> Materials provided:
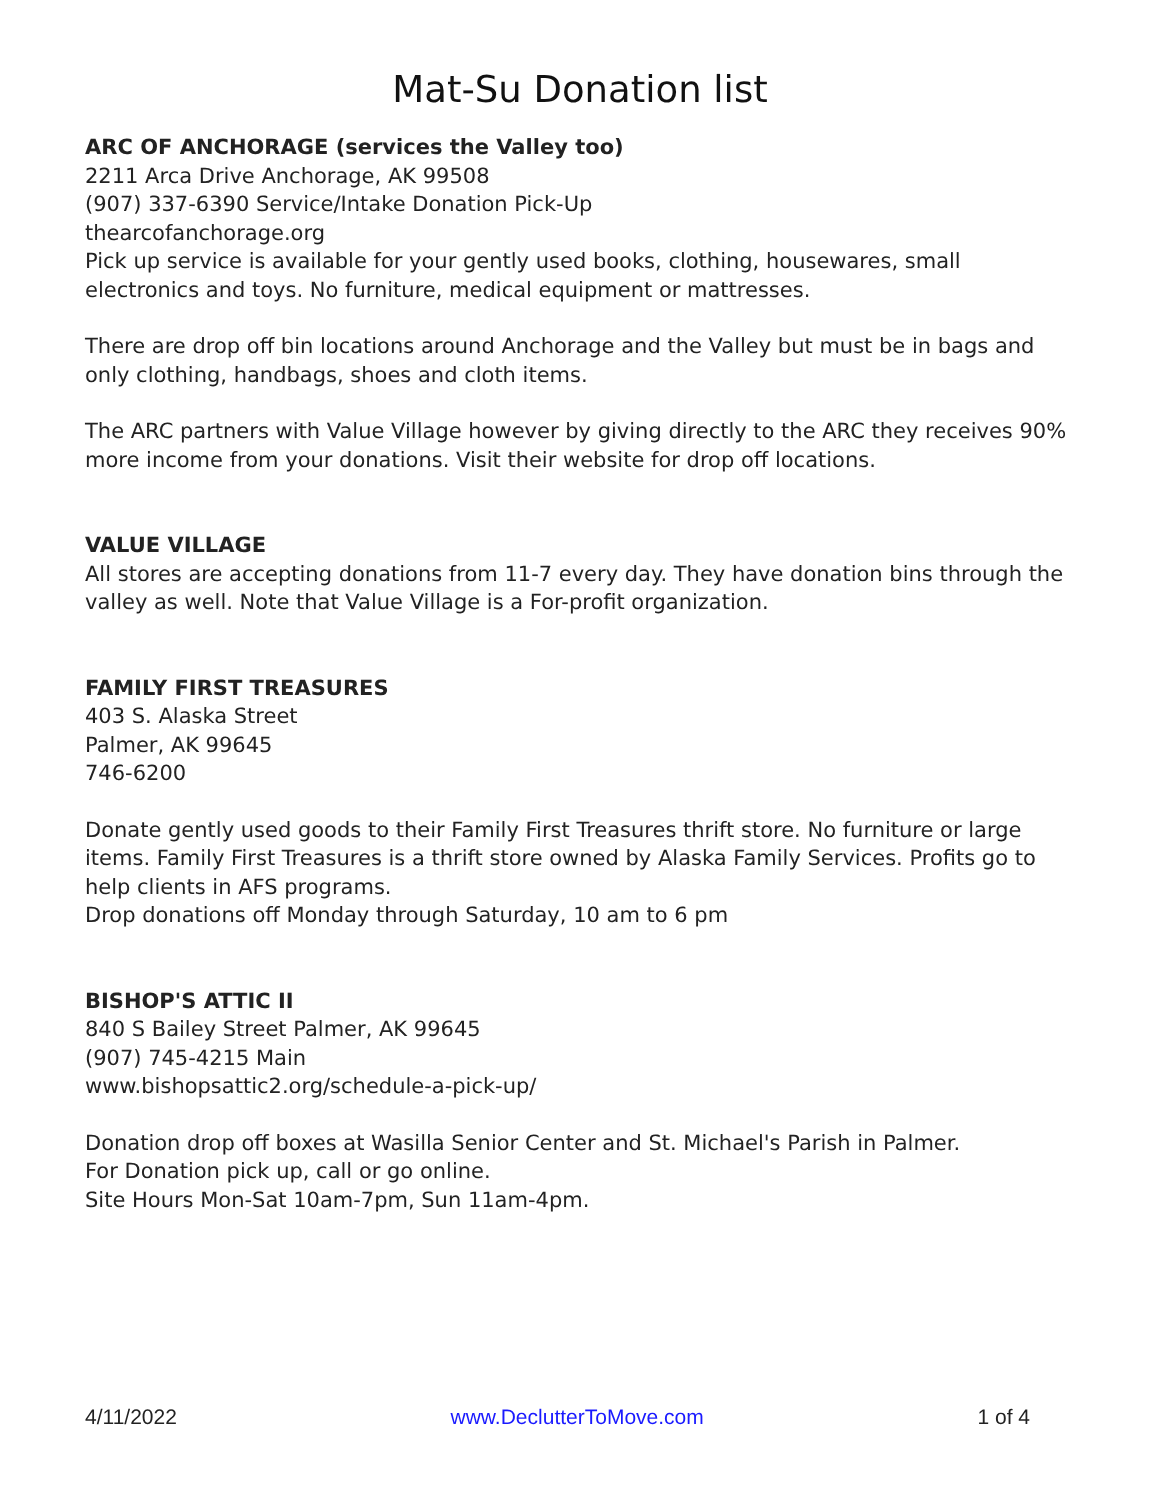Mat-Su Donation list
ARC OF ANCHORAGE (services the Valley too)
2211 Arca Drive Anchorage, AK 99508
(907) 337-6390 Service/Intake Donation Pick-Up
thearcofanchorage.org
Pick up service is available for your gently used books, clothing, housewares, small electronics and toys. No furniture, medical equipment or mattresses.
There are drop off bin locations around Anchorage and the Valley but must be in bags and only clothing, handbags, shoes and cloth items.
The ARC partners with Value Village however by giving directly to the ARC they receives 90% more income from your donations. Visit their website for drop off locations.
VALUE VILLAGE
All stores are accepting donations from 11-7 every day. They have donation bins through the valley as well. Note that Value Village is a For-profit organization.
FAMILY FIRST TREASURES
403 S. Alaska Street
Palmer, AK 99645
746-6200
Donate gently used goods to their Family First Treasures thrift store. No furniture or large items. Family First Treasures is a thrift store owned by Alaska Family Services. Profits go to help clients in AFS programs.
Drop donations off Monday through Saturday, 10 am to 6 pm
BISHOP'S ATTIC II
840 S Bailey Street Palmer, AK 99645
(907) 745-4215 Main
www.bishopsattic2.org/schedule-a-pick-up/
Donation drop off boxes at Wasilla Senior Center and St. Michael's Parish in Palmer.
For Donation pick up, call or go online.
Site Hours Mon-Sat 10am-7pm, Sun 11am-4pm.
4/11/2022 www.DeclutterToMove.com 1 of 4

> Aim of the task: Scan the records above, then copy out each line that mentions "furniture".

> Answer box:
Pick up service is available for your gently used books, clothing, housewares, small electronics and toys. No furniture, medical equipment or mattresses.
Donate gently used goods to their Family First Treasures thrift store. No furniture or large items. Family First Treasures is a thrift store owned by Alaska Family Services. Profits go to help clients in AFS programs.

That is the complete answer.